------ DATA SUPPLIED
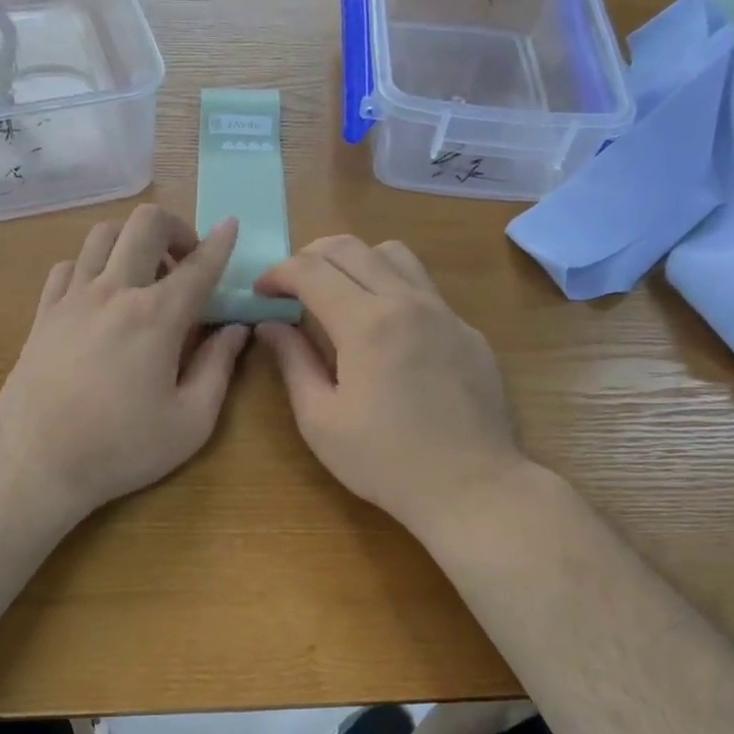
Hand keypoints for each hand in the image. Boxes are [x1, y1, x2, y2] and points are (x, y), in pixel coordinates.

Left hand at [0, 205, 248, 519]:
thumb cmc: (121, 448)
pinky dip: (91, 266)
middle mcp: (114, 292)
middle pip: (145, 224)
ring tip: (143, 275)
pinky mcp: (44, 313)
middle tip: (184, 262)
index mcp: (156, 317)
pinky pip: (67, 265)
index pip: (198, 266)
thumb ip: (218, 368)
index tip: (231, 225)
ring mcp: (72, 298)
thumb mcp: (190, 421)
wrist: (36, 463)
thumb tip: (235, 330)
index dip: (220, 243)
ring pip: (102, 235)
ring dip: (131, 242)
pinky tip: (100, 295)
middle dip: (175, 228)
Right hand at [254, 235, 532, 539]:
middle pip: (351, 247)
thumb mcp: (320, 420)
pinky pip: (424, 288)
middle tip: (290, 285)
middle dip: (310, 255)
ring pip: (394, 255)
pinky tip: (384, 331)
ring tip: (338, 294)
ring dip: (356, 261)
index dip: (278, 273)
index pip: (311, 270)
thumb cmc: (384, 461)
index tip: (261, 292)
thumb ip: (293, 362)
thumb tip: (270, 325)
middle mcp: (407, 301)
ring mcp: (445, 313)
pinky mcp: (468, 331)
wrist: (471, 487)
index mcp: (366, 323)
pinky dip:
------------
Exactly as written, please give again the lines from the beginning of the listing through the line containing "pinky mcp: (468, 331)", inclusive, without any pictures.

Hand keypoints for each hand in the image. Boxes are [x1, y1, x2, y2] and points are (x, y), in pixel coordinates.

Left hand at [0, 205, 248, 519]:
thumb cmc: (121, 448)
pinky dip: (91, 266)
middle mcp: (114, 292)
middle pip: (145, 224)
ring tip: (143, 275)
pinky mcp: (44, 313)
middle tip: (184, 262)
index mcp: (156, 317)
pinky pip: (67, 265)
index pip: (198, 266)
thumb ip: (218, 368)
index tip: (231, 225)
ring mcp: (72, 298)
thumb mcp: (190, 421)
wrist: (36, 463)
thumb tip: (235, 330)
index dip: (220, 243)
ring pip: (102, 235)
ring dip: (131, 242)
pinky tip: (100, 295)
middle dip: (175, 228)
Right hand at [254, 235, 532, 539]:
middle pip: (351, 247)
thumb mcp: (320, 420)
pinky pip: (424, 288)
middle tip: (290, 285)
middle dip: (310, 255)
ring pip: (394, 255)
pinky tip: (384, 331)
ring tip: (338, 294)
ring dip: (356, 261)
index dip: (278, 273)
index pip: (311, 270)
thumb cmc: (384, 461)
index tip: (261, 292)
thumb ip: (293, 362)
thumb tip: (270, 325)
middle mcp: (407, 301)
ring mcp: (445, 313)
pinky mcp: (468, 331)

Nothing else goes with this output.